[BEGIN PASSAGE GIVEN]
James W. Loewen, Sundown Towns: A Hidden Dimension of American Racism (Touchstone, 2006),3

Anna, Illinois, was named after the daughter of the town’s founder but got its more derogatory name after the 1909 lynching of a black man in Cairo, IL, and the mob of angry white citizens who drove out Anna’s 40 or so black families following the lynching. It is at this point that Anna, IL became a sundown town.

A sundown town is a town with an exclusive population of non-whites on purpose. They are towns with overwhelming populations of non-whites and are so deliberately.  Sundown towns were also known as “Sunset Towns.”

“A sundown town town is an organized jurisdiction that for decades kept African Americans or other groups from living in it and was thus “all-white” on purpose.”

Side Note: In the black community, black kids are constantly warned to “come in the house when the street lights come on,” so many of us had to be in the house before the sunset. I wonder if Sundown Towns had something to do with this. Not to say black parents are the only ones with this command, but it’s food for thought.
[END PASSAGE GIVEN]
[BEGIN DATASET EXTRACT]
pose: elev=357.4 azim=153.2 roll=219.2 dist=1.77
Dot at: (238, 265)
[END DATASET EXTRACT]
#### [TASK LIST]
A - Answer these questions from the passage on sundown towns:
(i) Who was Anna, Illinois, named after?
(ii) Roughly how many black families were driven out of Anna after the 1909 lynching?
(iii) What other name were sundown towns known by?
B - Write what comes next in the passage on sundown towns, picking up after its final sentence.
The material after the text comes from a separate source.

#### [EXPECTED OUTPUTS]
A -
(i) The daughter of the town's founder.
(ii) About 40.
(iii) "Sunset Towns."

B -
Although signs were posted, forced exclusion was also implemented:

“There were also race riots in which white mobs attacked black neighborhoods, burning, looting, and killing. Across America, at least 50 towns, and probably many more than that, drove out their African American populations violently. At least 16 did so in Illinois alone. In the West, another 50 or more towns drove out their Chinese American populations. Many other sundown towns and suburbs used violence to keep out blacks or, sometimes, other minorities.”

– America’s Black Holocaust Museum, James W. Loewen, PhD; Fran Kaplan, EdD; and Robert Smith, PhD

The Beginning

Sundown towns began after slavery and the Civil War when blacks left the plantations and poured into every city and corner of the country. This was followed by the system we know as Jim Crow.

Jim Crow laws were state and local laws that enforced racial segregation in the southern and northern United States to keep blacks in a state of servitude. It included having to look down and step to the side when a white person walked by, drinking from separate water fountains, entering the rear of the bus, sitting in the balcony of the movie theater (which came to be known as “Nigger Heaven,”), attending separate schools, and more.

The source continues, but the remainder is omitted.